(To do) Reproduce the text of every row below verbatim, leaving out the pictures.

(Dataset entries)
◆ ◆ ◆ ◆ ◆ ◆ ◆
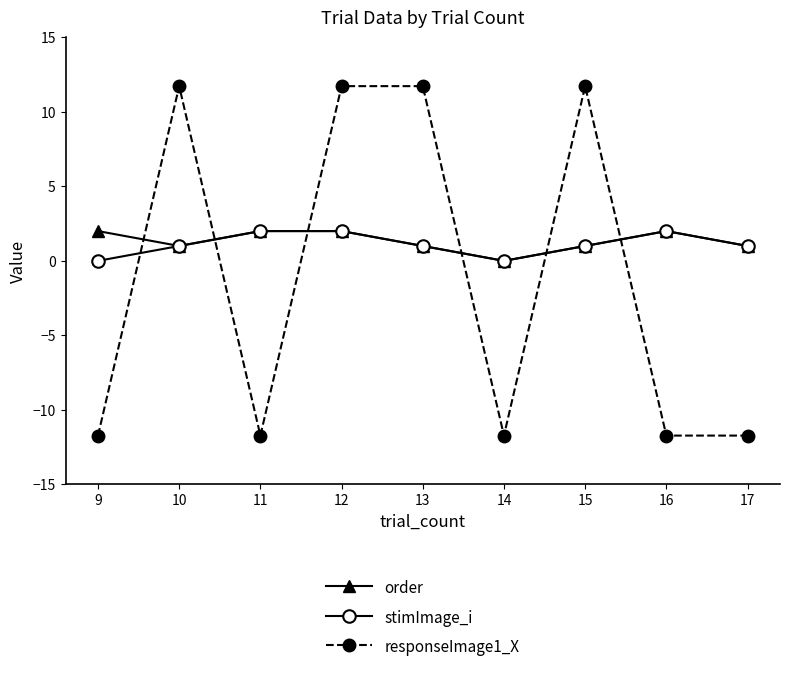

Read the responseImage1_X value at 17.

-11.7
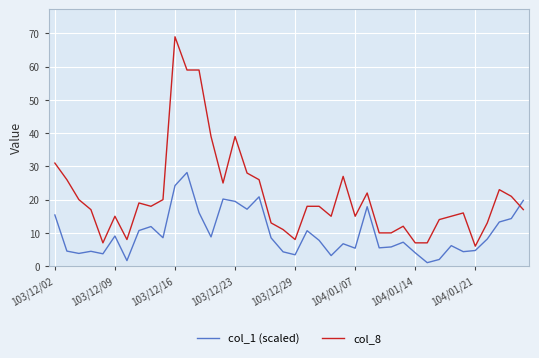

What is the highest value of the col_1 (scaled) series?

28.2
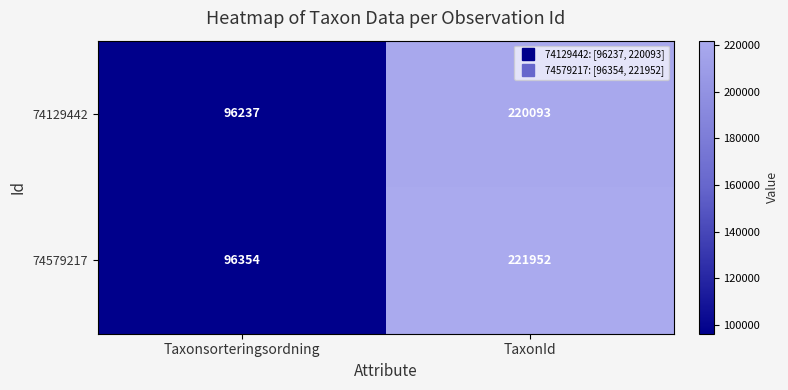

The value of 74129442 at Taxonsorteringsordning is 63668. True or false?

False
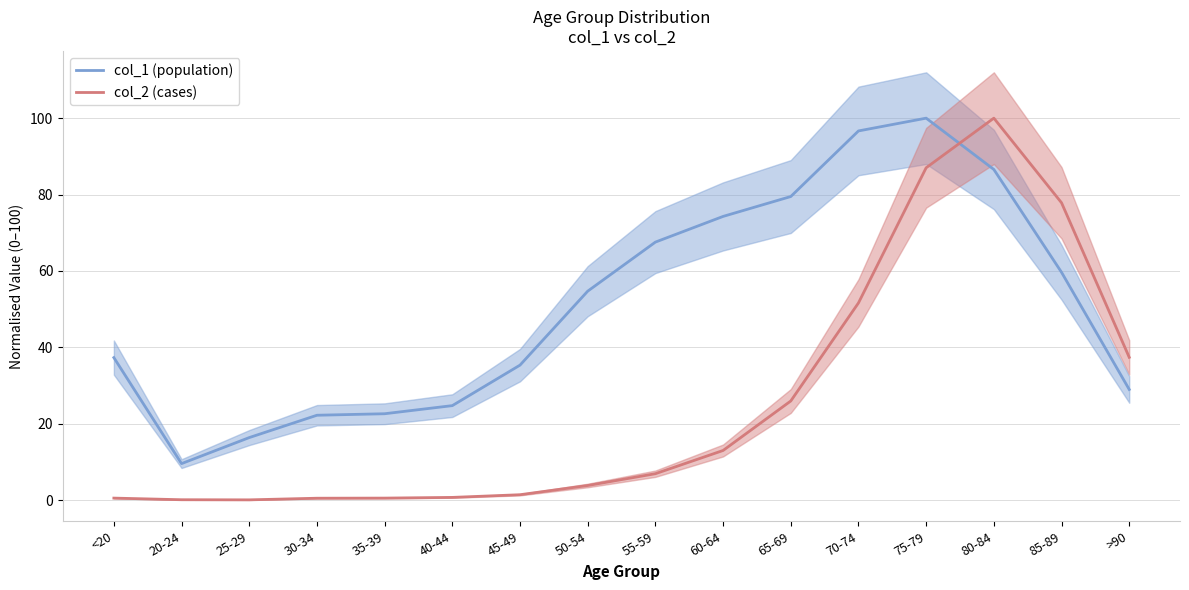

True or false: col_2 (cases) has a value of 37.4 at >90.

True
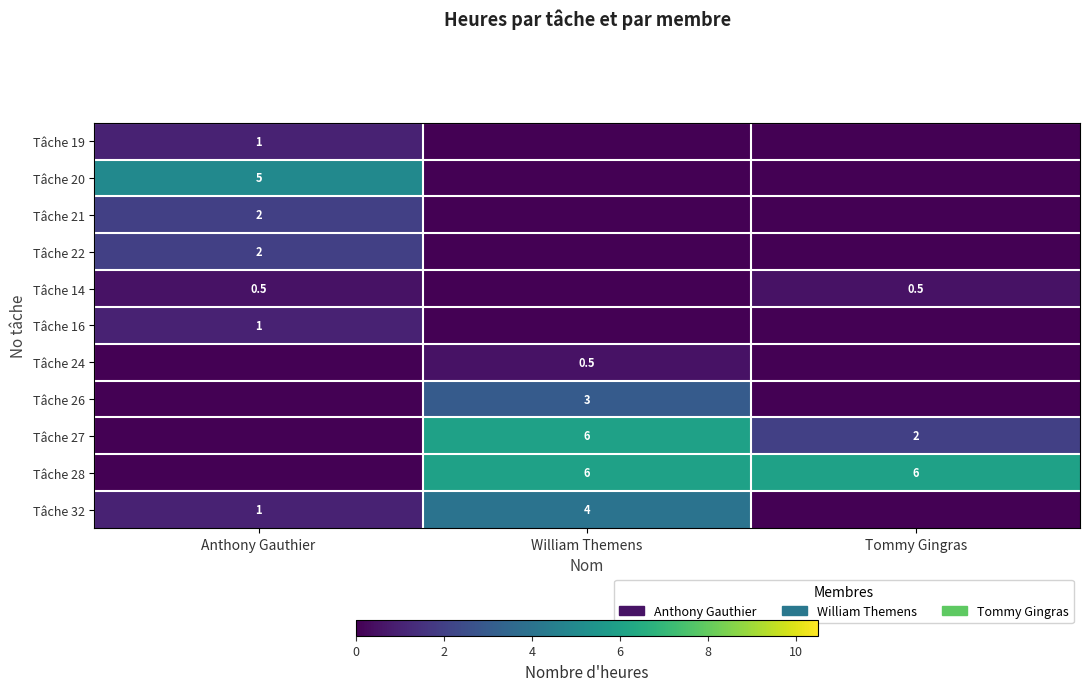

True or false: Tâche 27 has a value of 2.0 at Tommy Gingras.

True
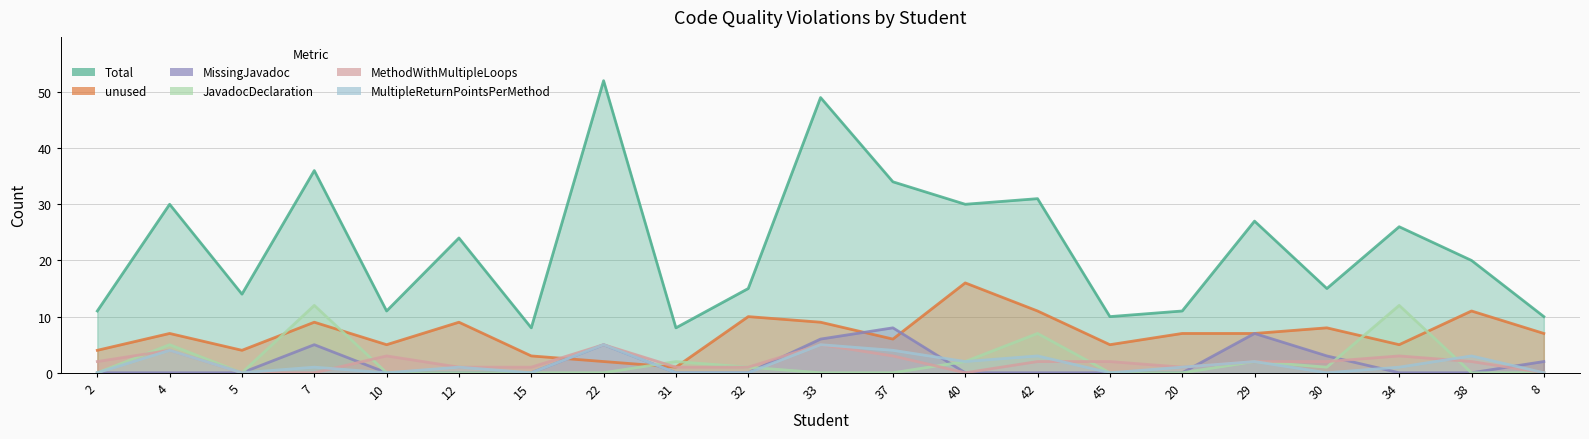

True or false: MissingJavadoc has more than 2 points higher than both neighbors.

True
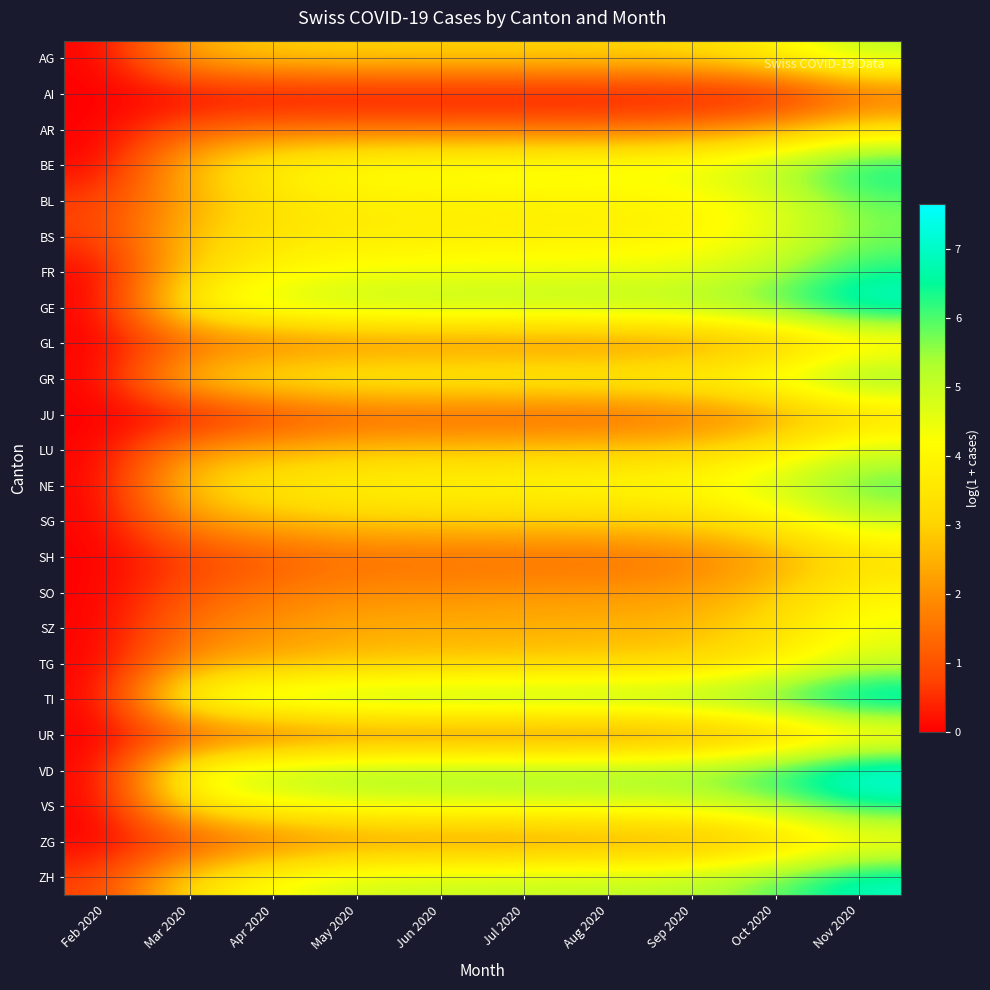

How many categories are shown in the chart?

10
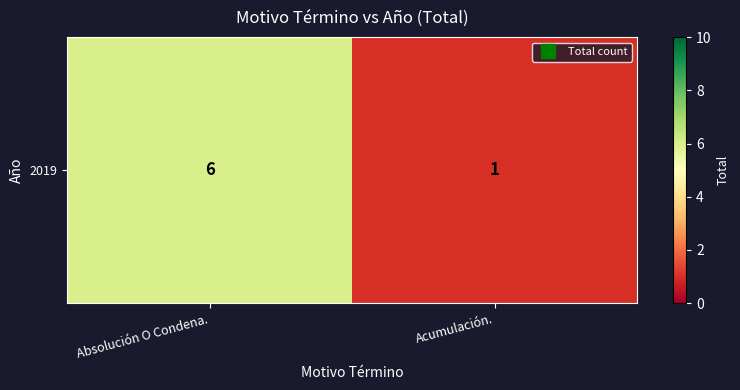

Is it true that the value at Acumulación. is 1?

True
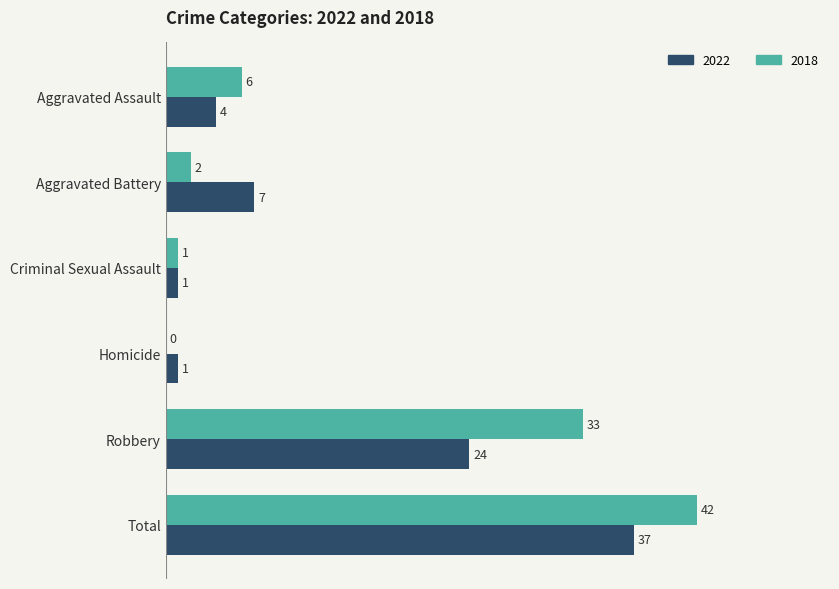

At which label is 2022 closest to 19?

Robbery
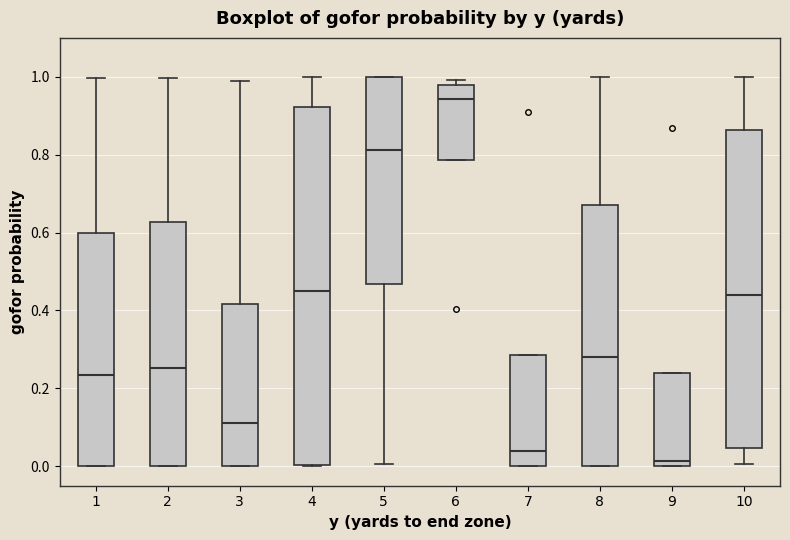

Where does the median line of the box at x = 5 sit on the y-axis? The values are not printed on the chart, so give them approximately, as read against the axis.

0.82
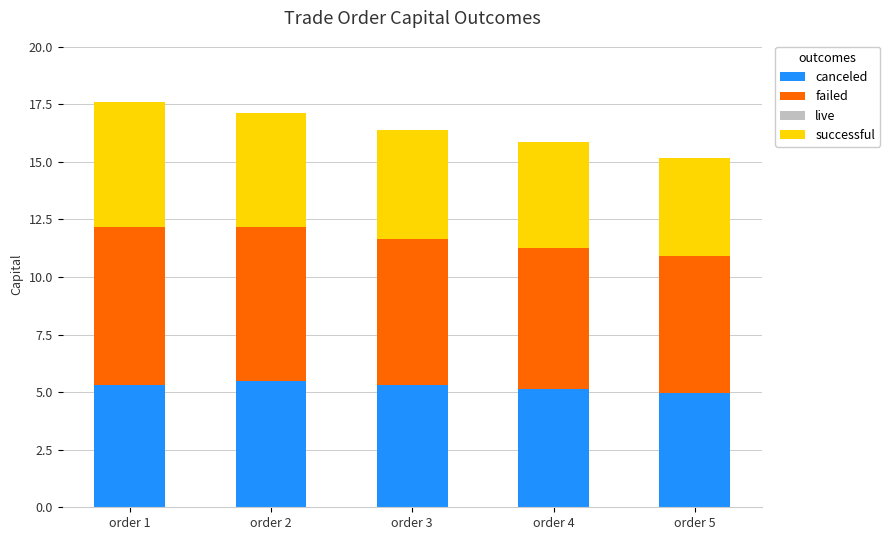

What is the total value across all series at order 5?

15.2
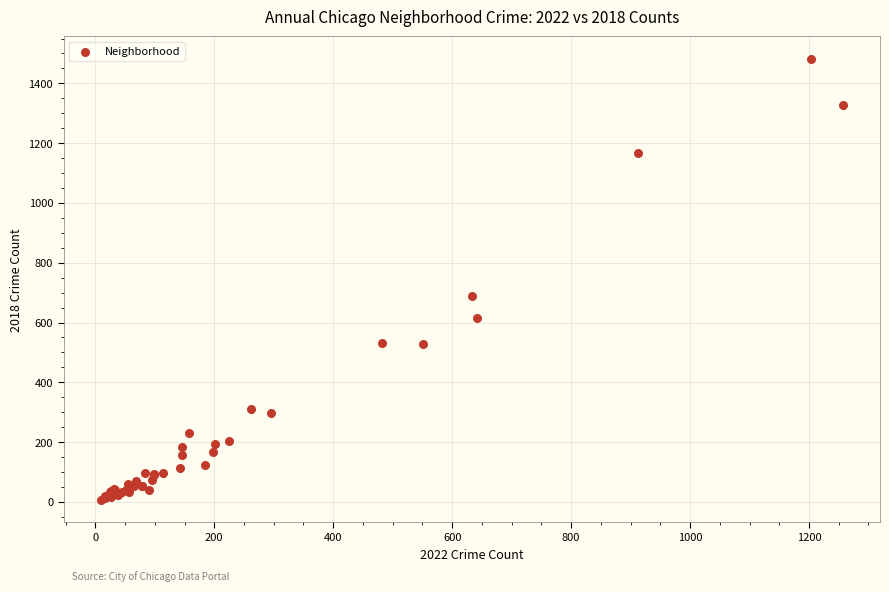

What Y value in the scatter plot is closest to 744?

689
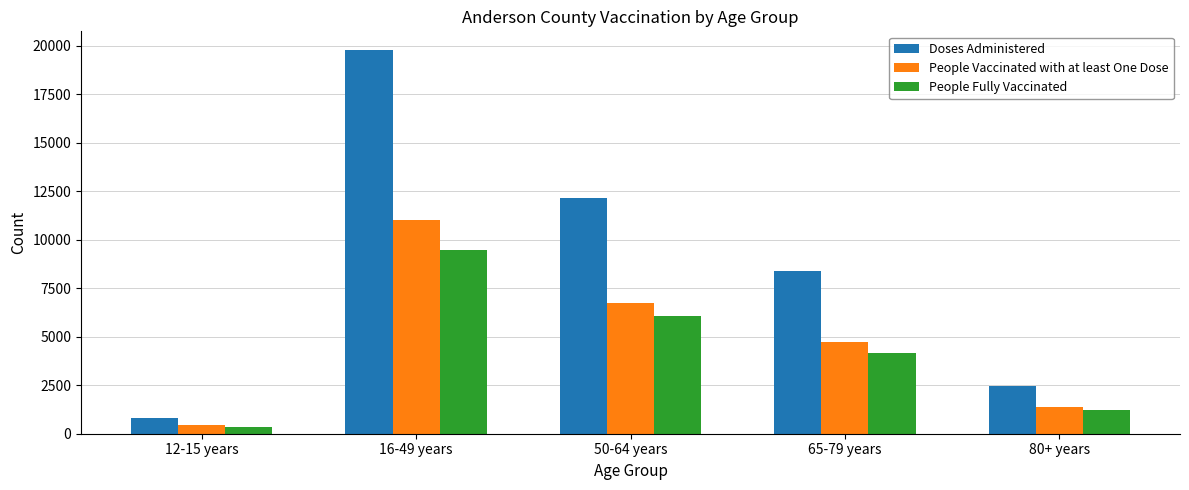

How many bars are there in total?

15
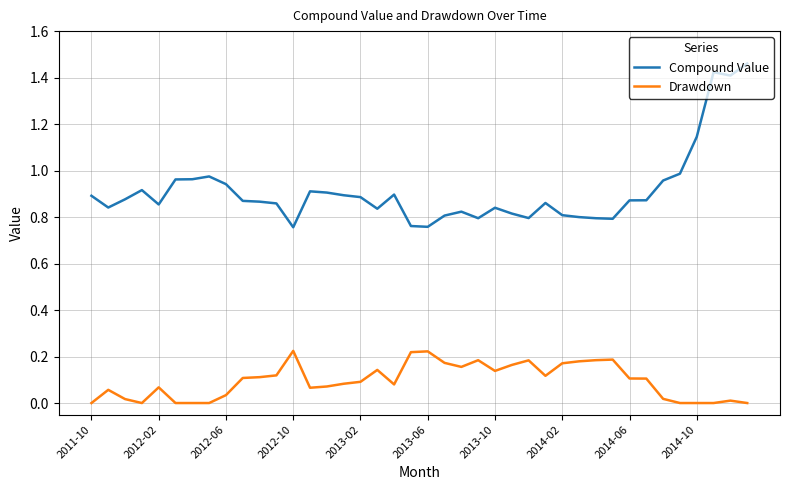

True or false: Drawdown and Compound Value cross at least once.

False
◆ ◆ ◆ ◆ ◆ ◆ ◆
(Exercise response)
Read the responseImage1_X value at 17.

-11.7

What is the highest value of the col_1 (scaled) series?

28.2

The value of 74129442 at Taxonsorteringsordning is 63668. True or false?

False

True or false: col_2 (cases) has a value of 37.4 at >90.

True

True or false: Tâche 27 has a value of 2.0 at Tommy Gingras.

True

True or false: MissingJavadoc has more than 2 points higher than both neighbors.

True

How many categories are shown in the chart?

10

Is it true that the value at Acumulación. is 1?

True

At which label is 2022 closest to 19?

Robbery

Where does the median line of the box at x = 5 sit on the y-axis? The values are not printed on the chart, so give them approximately, as read against the axis.

0.82

What is the total value across all series at order 5?

15.2

What Y value in the scatter plot is closest to 744?

689

How many bars are there in total?

15

True or false: Drawdown and Compound Value cross at least once.

False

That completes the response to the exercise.